I have an invention in the field of software

My invention is the unique combination of A,B,C,and D

And each single component is already patented (A by itself is patented) A sub combination might also be patented (the combination of A & B)

Note that my combination is unique and innovative by the field standards

What I want to know is:

does having components of my invention as prior art hinder my ability to get a patent on my invention?

Is there a way to write my claim that doesn’t infringe the other patents?

A vast majority of patents can be thought of as a combination of known elements. If your particular arrangement of A, B, C, and D has not been done before, it is novel. It may or may not be obvious. If it was not "obvious to try" given the problem and particularly if the combination has an unexpected property, it is probably patentable. Composition of matter claims for alloys, chemicals and medications are often literally “X% of A plus Y% of B with Z% of C added” where al the elements and the % make it patentable or not.

Anything with a more complex structure than a composition of matter might be novel and non-obvious even if prior art already teaches something with an A, B, C and D. The arrangement and interaction of the elements might be what is novel and non-obvious. More than one patent has a claim requiring a spring, a wheel, and a pawl.

Regarding the secondary question – patents do not infringe patents, shipping products and services infringe patents. If your product includes a “B” and “B”, itself, is patented, then anyone who makes, sells, offers to sell, imports or uses your product will need to contend with the owner of the patent on “B”. This is independent of you getting a patent and of the wording of any claim you might have in a patent.

does having components of my invention as prior art hinder my ability to get a patent on my invention?

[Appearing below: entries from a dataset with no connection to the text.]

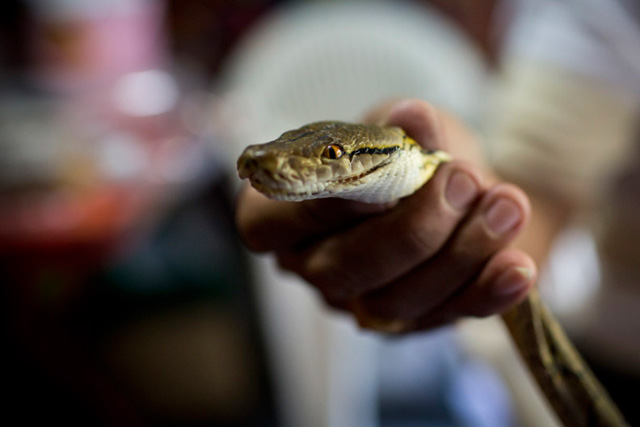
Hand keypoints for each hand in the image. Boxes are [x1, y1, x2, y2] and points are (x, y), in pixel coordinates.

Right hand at [235, 99, 535, 332]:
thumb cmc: (399, 155)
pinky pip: (446, 317)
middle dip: (410, 228)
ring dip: (459, 254)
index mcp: (280, 218)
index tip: (375, 183)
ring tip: (506, 204)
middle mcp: (312, 267)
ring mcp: (359, 302)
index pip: (266, 228)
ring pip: (396, 300)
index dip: (317, 210)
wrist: (445, 188)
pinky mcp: (411, 323)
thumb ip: (401, 128)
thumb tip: (411, 119)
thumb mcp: (396, 129)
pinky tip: (518, 267)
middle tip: (462, 178)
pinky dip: (486, 292)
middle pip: (343, 270)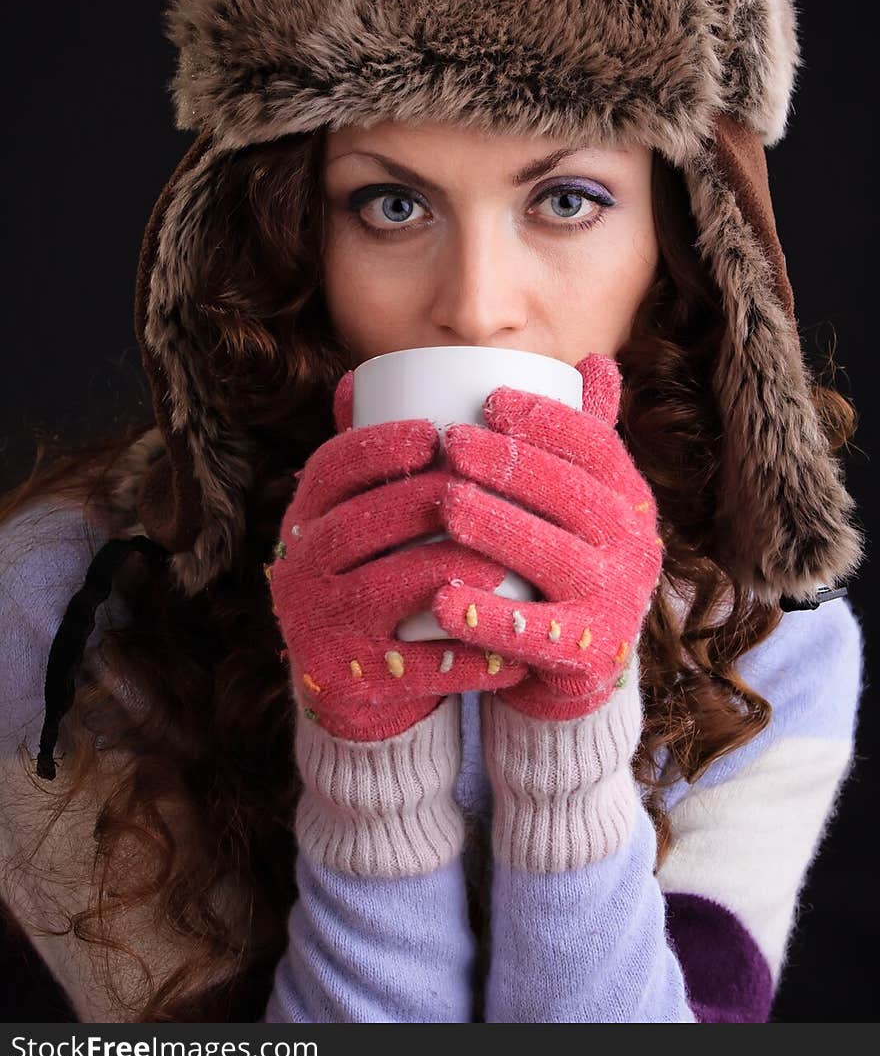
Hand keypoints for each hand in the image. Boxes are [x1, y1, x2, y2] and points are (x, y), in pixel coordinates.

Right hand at [267, 370, 528, 740]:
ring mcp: (318, 625)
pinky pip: (410, 666)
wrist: (355, 683)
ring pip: (382, 590)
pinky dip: (463, 657)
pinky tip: (509, 646)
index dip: (377, 447)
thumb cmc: (380, 574)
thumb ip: (375, 456)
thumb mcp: (366, 518)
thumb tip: (366, 372)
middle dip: (420, 502)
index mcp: (305, 519)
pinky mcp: (347, 679)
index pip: (330, 470)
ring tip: (501, 562)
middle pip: (355, 525)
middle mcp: (297, 568)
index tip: (434, 433)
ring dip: (444, 570)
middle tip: (482, 490)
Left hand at [428, 353, 663, 720]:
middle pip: (572, 495)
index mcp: (629, 498)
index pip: (596, 446)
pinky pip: (533, 635)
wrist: (572, 666)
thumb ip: (571, 436)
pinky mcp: (585, 656)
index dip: (546, 419)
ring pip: (554, 557)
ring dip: (498, 527)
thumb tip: (590, 358)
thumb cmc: (559, 559)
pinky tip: (441, 599)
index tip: (489, 399)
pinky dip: (486, 617)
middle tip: (451, 444)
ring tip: (445, 505)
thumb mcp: (573, 499)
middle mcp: (635, 546)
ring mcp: (614, 603)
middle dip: (512, 464)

Having prior art usually makes things more difficult, but doesn't necessarily preclude you from obtaining a patent. It really depends on what are in the prior art's claims. In general, you don't just claim component A, you claim component A as applied in a specific situation. Lets say someone has a patent for compound A to treat cancer and someone else has compound B to treat cancer, you might run up against an rejection due to "obviousness" if you are try to patent the combination of A and B to treat cancer. Obviousness is where the examiner rejects the application because she feels that the combination is something someone with ordinary skill in the field would try. Just answering "well, no one else tried it so it must not be obvious" likely won't be convincing. In my experience, if there is an unexpected benefit, you have a better chance of avoiding an obviousness rejection. Lets say A and B have 1X effects, but the combination of A and B have a 10X effect. It is also helpful if say A is applied to one problem and B is applied to a different problem. Then the combination would seem less likely to work in concert.

Is there a way to write my claim that doesn’t infringe the other patents?

I am not a patent attorney. I have more than 80 patents worldwide, but would never attempt to draft my own claims. I have sometimes asked my attorneys why a claim’s language seems so arcane, and have gotten a response referring to this or that legal precedent. That said, what is written in the specification has a real impact to what can be claimed. In my experience, if you are aware of important prior art that might be used against you, it is better to be proactive and explain in the background section of the application why you are different and why the combinations you are inventive are non-obvious. Remember, claims can be amended, but the specification can't.

I should point out that if some of the components you use in combination are applied to the same problem, you may need to obtain a license to use your invention. If, for instance A is applied to cancer and B is applied to diabetes. If your invention uses A and B to treat cancer, you probably need a license to use A. However if you want to apply A or B or the combination to treat a different disease, you might avoid needing licenses.